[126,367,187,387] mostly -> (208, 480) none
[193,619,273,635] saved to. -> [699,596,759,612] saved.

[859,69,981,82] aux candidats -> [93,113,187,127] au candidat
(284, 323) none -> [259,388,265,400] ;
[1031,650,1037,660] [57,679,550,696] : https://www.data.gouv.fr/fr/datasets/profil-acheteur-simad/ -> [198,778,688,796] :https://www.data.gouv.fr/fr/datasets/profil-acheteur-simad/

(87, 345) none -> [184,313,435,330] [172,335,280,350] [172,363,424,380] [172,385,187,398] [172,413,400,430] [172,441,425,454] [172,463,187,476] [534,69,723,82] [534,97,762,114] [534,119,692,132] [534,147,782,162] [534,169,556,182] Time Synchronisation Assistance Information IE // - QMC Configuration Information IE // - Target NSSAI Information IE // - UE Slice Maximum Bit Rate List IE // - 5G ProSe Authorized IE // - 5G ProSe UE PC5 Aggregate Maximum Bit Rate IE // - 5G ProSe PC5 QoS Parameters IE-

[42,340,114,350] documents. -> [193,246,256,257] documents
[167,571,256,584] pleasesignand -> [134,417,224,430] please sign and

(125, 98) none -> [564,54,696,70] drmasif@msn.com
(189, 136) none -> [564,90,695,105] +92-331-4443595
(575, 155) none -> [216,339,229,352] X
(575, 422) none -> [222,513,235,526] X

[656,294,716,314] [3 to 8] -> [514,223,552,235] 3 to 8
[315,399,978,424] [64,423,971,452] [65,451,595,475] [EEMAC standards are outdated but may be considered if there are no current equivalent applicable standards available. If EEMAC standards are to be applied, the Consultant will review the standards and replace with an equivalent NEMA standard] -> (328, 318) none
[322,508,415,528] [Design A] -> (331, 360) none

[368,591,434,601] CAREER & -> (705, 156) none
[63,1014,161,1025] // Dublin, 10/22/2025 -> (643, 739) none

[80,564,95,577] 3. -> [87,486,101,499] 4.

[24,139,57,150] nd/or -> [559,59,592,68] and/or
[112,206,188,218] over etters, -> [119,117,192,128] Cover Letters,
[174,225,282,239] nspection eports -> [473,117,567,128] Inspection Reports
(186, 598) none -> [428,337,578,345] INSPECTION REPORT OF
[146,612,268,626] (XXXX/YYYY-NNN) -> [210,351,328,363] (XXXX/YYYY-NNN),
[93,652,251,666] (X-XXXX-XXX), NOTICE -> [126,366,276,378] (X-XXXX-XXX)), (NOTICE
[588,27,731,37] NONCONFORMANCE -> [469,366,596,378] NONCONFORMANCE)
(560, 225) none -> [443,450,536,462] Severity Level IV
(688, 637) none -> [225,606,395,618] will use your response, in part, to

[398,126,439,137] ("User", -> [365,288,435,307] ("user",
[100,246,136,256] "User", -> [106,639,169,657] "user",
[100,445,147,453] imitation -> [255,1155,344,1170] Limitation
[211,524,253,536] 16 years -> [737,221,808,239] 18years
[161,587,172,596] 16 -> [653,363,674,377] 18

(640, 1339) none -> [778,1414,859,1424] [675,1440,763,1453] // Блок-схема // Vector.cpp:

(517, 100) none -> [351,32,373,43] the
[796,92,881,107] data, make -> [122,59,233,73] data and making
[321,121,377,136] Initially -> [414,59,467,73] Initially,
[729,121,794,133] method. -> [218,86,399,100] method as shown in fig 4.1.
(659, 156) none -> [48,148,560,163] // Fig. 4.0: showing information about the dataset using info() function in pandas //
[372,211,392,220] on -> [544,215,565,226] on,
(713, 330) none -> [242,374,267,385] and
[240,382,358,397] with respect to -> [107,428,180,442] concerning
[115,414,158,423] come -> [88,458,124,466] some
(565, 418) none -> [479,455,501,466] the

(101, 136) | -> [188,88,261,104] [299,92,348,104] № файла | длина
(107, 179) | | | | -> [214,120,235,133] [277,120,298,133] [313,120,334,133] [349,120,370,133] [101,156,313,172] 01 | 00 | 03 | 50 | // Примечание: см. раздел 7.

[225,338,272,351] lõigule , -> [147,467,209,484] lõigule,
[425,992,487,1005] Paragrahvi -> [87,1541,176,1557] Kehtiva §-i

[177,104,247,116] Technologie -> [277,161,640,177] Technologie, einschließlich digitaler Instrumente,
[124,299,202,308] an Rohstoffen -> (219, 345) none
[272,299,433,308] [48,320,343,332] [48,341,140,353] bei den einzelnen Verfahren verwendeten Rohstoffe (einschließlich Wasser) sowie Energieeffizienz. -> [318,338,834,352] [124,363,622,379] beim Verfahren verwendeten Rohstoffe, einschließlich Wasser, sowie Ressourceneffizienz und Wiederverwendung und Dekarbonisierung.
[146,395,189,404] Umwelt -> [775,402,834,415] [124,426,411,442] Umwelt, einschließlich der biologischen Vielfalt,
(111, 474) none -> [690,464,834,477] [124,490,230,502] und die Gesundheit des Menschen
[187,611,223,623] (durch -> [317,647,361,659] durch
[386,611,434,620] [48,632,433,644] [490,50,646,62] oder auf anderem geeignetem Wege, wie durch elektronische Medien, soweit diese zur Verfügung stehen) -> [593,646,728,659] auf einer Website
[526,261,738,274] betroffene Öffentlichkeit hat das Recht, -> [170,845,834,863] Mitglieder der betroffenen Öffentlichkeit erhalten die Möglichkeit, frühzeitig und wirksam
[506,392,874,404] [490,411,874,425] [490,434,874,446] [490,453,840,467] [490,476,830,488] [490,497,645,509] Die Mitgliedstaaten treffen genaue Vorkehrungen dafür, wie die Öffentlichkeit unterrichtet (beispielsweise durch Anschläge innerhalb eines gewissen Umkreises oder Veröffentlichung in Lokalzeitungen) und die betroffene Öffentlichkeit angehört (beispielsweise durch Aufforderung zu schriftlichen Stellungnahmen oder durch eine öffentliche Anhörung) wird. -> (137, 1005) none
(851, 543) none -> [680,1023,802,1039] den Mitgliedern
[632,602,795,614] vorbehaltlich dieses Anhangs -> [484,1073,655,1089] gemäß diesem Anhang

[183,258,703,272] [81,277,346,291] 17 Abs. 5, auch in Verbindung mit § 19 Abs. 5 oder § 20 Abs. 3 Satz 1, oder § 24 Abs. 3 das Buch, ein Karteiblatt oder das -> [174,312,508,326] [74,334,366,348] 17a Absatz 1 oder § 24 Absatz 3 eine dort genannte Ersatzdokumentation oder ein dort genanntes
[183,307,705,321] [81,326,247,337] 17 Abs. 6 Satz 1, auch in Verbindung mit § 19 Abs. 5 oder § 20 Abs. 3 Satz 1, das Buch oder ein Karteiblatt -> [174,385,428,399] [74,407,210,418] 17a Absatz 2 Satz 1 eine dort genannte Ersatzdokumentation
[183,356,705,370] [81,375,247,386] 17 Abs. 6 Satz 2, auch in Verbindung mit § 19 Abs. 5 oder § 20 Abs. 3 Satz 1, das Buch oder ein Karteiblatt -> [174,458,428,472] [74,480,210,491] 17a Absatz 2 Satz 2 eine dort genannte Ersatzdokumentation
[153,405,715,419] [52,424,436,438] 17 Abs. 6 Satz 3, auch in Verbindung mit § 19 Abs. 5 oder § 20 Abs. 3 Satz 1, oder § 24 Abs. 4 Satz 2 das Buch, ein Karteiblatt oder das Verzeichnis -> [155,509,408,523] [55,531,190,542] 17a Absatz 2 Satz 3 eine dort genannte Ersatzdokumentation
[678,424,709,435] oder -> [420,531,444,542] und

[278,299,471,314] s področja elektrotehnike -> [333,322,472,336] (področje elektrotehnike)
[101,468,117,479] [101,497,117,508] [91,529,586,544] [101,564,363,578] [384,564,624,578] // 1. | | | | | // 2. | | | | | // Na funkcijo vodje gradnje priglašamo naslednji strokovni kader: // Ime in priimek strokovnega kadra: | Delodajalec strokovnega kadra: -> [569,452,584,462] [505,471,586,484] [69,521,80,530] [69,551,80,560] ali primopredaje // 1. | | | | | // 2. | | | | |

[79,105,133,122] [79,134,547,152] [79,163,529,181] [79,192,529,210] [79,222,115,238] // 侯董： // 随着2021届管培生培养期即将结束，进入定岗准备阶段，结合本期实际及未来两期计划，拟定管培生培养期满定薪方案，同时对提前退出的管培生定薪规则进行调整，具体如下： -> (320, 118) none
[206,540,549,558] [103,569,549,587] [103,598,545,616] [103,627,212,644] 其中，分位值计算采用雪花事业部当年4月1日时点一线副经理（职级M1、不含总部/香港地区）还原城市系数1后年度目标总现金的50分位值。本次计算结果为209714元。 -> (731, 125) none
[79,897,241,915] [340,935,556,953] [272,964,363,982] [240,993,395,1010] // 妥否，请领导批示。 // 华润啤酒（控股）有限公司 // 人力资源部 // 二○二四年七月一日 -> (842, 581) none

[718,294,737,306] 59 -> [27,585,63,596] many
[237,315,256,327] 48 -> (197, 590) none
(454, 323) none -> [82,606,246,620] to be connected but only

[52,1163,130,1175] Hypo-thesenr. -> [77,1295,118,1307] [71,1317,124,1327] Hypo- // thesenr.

========================================================================

- **The task**
Only a number is wanted here: the count of lines above that contain the word "Öffentlichkeit".

- **Problem solution**
2